(769.2) Multi-Omics Integration and the Development of Gestational High Altitude Induced Pulmonary Arterial Hypertension

Poster Board Number: E593

Eric Leslie (University of New Mexico), Ciprian Gheorghe (Loma Linda University School of Medicine), Alex Brito (Sechenov First Moscow State Medical University), Nana Anti (Loma Linda University School of Medicine), Breanna Jones (Loma Linda University School of Medicine), Lorelei Hughes (Loma Linda University School of Medicine), Kayla Sanchez (Loma Linda University School of Medicine), Chiranjib Dasgupta (Loma Linda University School of Medicine), Vanessa Lopez (Loma Linda University School of Medicine), Dmitry Grapov (CDS-Creative Data Solutions), Remy Bosviel (NIH West Coast Metabolomics Center), Ivana Blazenovic (NIH West Coast Metabolomics Center), Sam Murray (Loma Linda University School of Medicine), Michael Lee (Loma Linda University School of Medicine), Roberto Torres (Loma Linda University School of Medicine), Rucha Juarez (Loma Linda University School of Medicine), Steve Yellon (Loma Linda University School of Medicine), Lubo Zhang (Loma Linda University School of Medicine), Oliver Fiehn (NIH West Coast Metabolomics Center), John Newman (NIH West Coast Metabolomics Center), Michael La Frano (California Polytechnic State University), Sean Wilson (Loma Linda University School of Medicine)

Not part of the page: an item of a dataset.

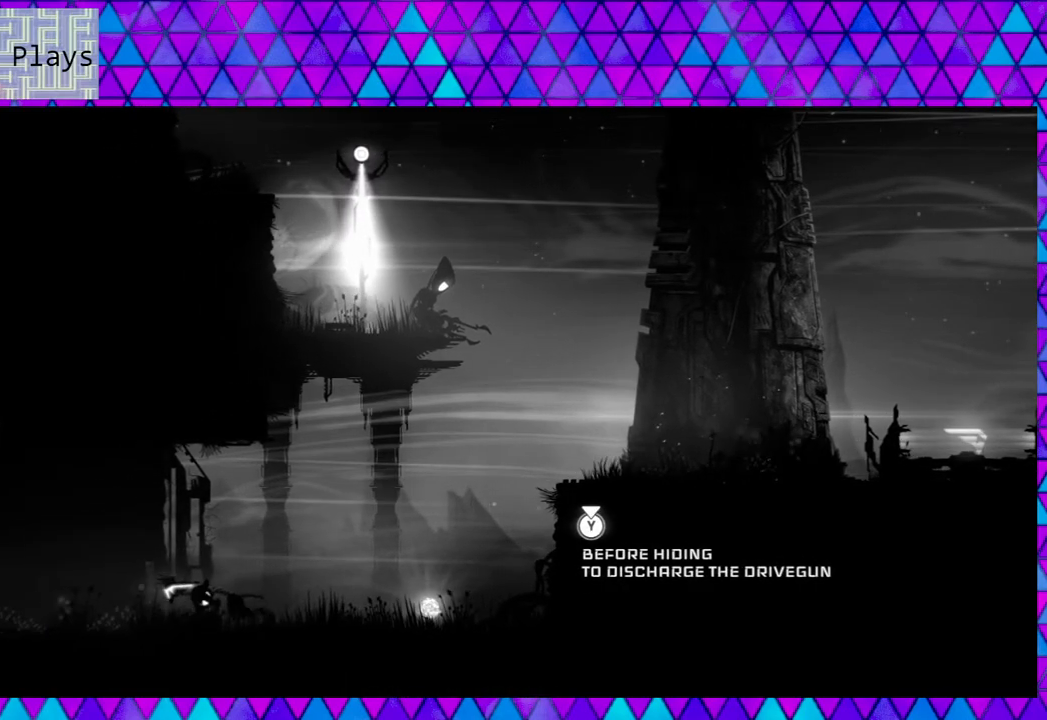
{"buttons": [], "left_stick": "left", "right_stick": "center", "events": [[383, "left_stick", "left"]]}
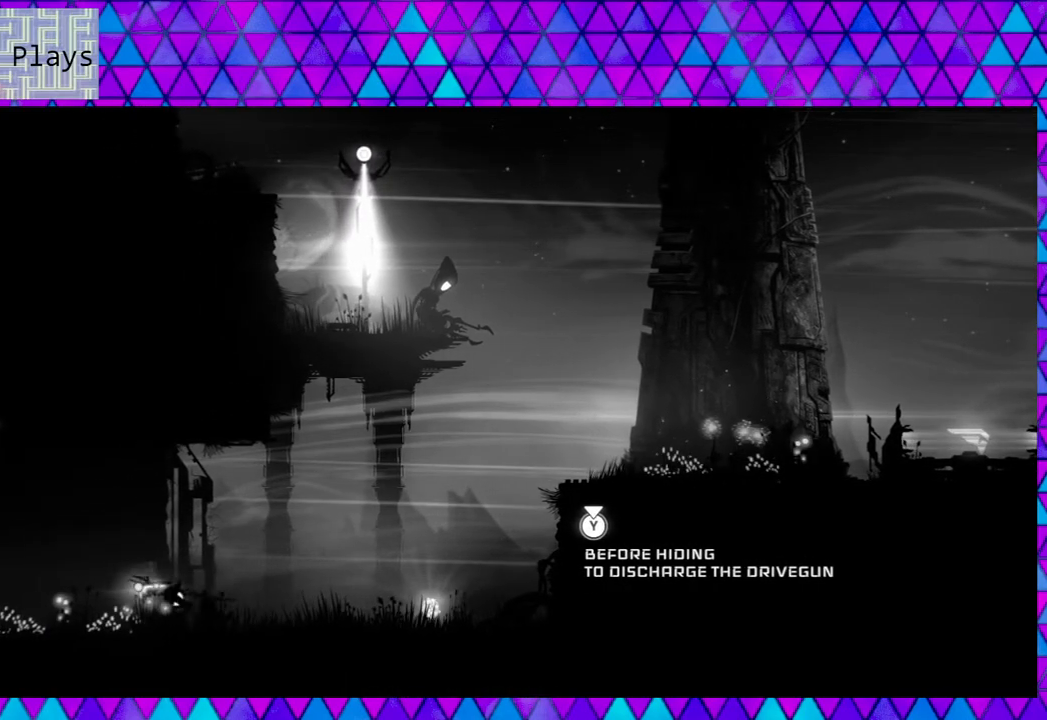
{"buttons": [], "left_stick": "center", "right_stick": "center", "events": [[183, "left_stick", "center"]]}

High altitude (gt; 2500 meters) during pregnancy reduces oxygen delivery to the fetus (i.e., gestational hypoxia), causing abnormal fetal lung development. The pulmonary arteries become thicker and less functional, increasing the risk of pulmonary hypertension, which is a multiorgan disease that promotes right heart failure and under five-years mortality rate. Our previous work showed endoplasmic reticulum stress and metabolomic alterations in fetal sheep pulmonary arteries indicative of an unregulated inflammatory response after gestational hypoxia. To understand the relationships between inflammation, vascular remodeling, and pulmonary arterial hypertension development, we examined the omic links between the pulmonary arteries and plasma exosomes in fetal sheep exposed to high altitude (3801 meters) for the majority of the pregnancy (110+ days out of 138-141 days of pregnancy). Specifically, metabolomics and proteomic analyses from the pulmonary arteries and transcriptomic analysis of plasma exosomes were integrated from fetal sheep to understand the mechanisms driving this multiorgan disease. Sixteen miRNAs and 75 proteins were differentially expressed between normoxic and hypoxic samples. Gestational hypoxia resulted in significant changes in 90 metabolites in fetal pulmonary arteries. These results show exosomal microRNA are linked with pulmonary artery proteins and metabolites important to cell membrane composition which might explain their role in the facilitation of changes in vascular remodeling, inflammation, and cell signaling. Top canonical pathways noted in omics data integration were acute phase response signaling, atherosclerosis signaling, FXR/RXR activation, intrinsic prothrombin activation pathway, and LXR/RXR activation. This multi-omics study illustrates the intricacy of complex adaptations that occur in the fetal sheep lung in response to gestational hypoxia. 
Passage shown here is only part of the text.